- [What is needed] Copy out each line in the listing below where the word "pixels" appears.

- [Exercise materials]
§

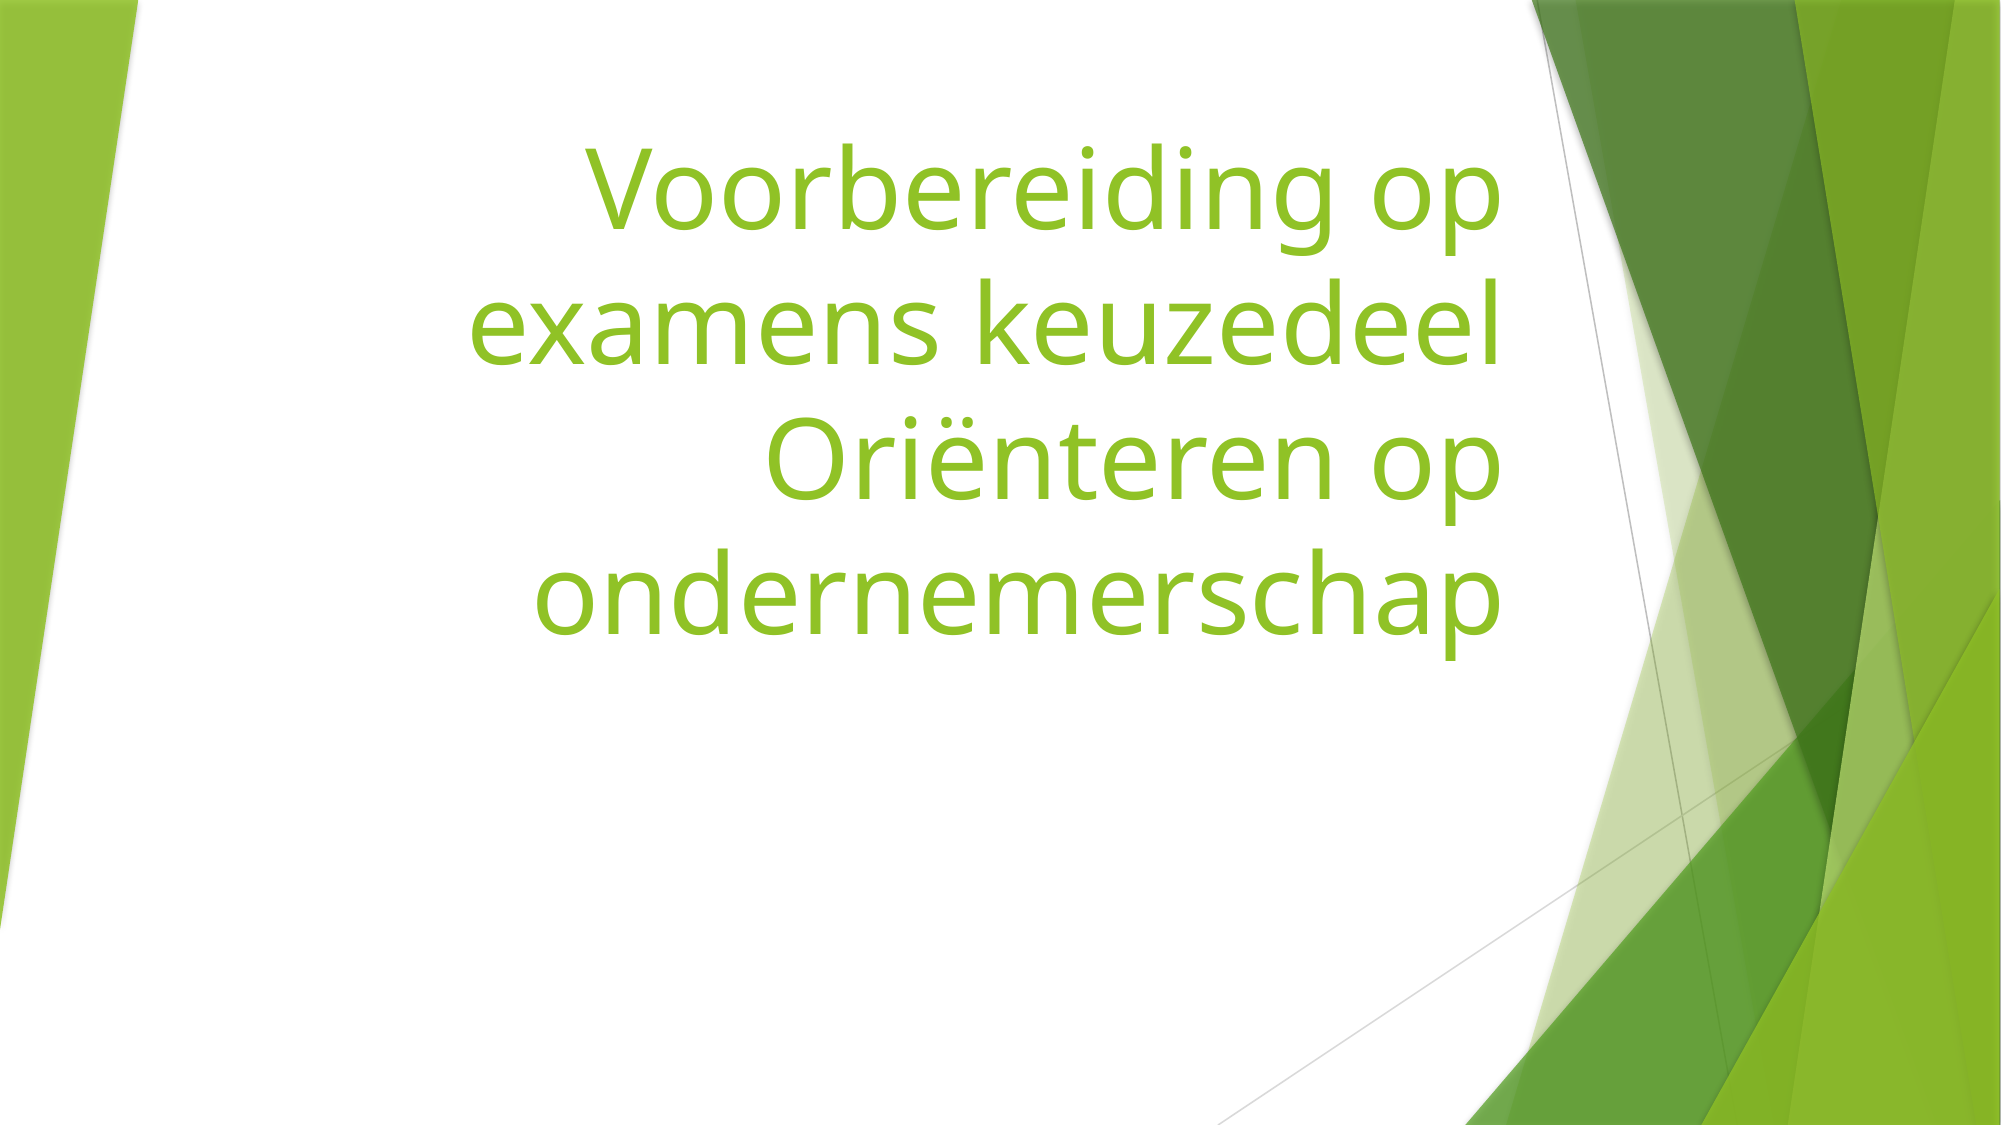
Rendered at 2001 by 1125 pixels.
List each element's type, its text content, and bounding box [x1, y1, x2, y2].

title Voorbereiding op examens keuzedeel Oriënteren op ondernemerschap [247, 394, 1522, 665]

§

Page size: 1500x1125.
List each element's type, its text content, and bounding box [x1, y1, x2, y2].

§

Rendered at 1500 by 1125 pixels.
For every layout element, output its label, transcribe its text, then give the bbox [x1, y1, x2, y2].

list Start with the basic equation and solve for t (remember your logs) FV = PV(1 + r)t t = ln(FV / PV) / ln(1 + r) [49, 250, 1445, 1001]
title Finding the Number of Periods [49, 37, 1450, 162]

§

- [Solution for this exercise]
Rendered at 2001 by 1125 pixels.
Rendered at 1500 by 1125 pixels.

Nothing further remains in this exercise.